Exercise prompt
Return every line of the listing below without any change, omitting the pictures.
------------------------------
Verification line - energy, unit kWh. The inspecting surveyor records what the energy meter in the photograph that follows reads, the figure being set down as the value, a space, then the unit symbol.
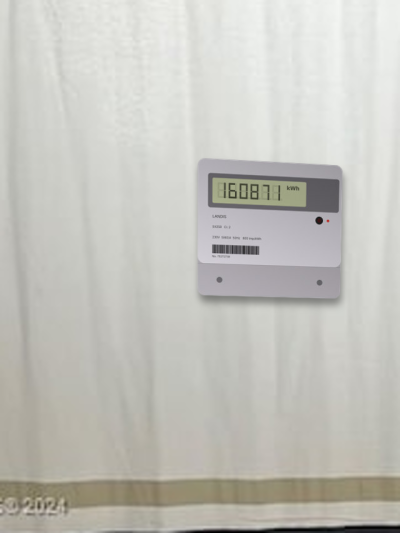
160871 kWh
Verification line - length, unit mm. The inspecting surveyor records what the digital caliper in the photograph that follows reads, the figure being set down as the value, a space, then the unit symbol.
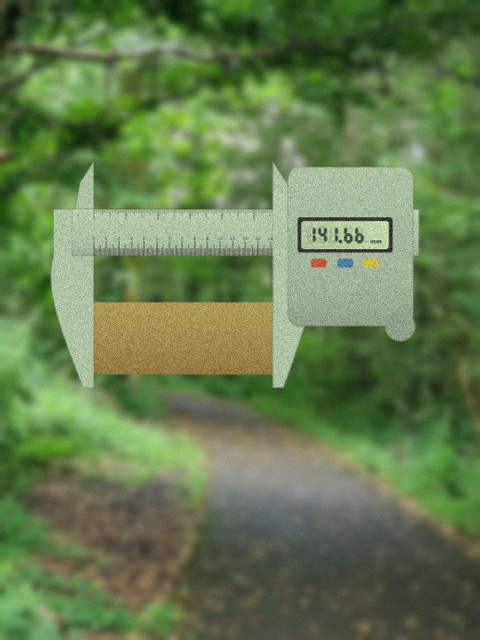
141.66 mm
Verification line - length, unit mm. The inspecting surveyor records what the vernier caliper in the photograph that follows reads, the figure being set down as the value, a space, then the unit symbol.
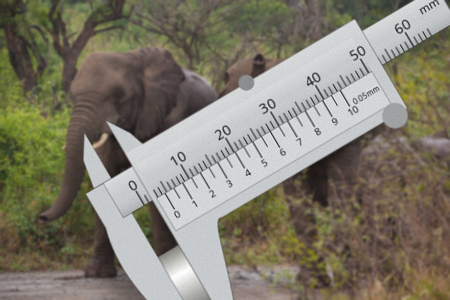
4.6 mm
------------------------------
Reply to the task
Verification line - energy, unit kWh. The inspecting surveyor records what the energy meter in the photograph that follows reads, the figure being set down as the value, a space, then the unit symbol.
160871 kWh
Verification line - length, unit mm. The inspecting surveyor records what the digital caliper in the photograph that follows reads, the figure being set down as the value, a space, then the unit symbol.
141.66 mm
Verification line - length, unit mm. The inspecting surveyor records what the vernier caliper in the photograph that follows reads, the figure being set down as the value, a space, then the unit symbol.
4.6 mm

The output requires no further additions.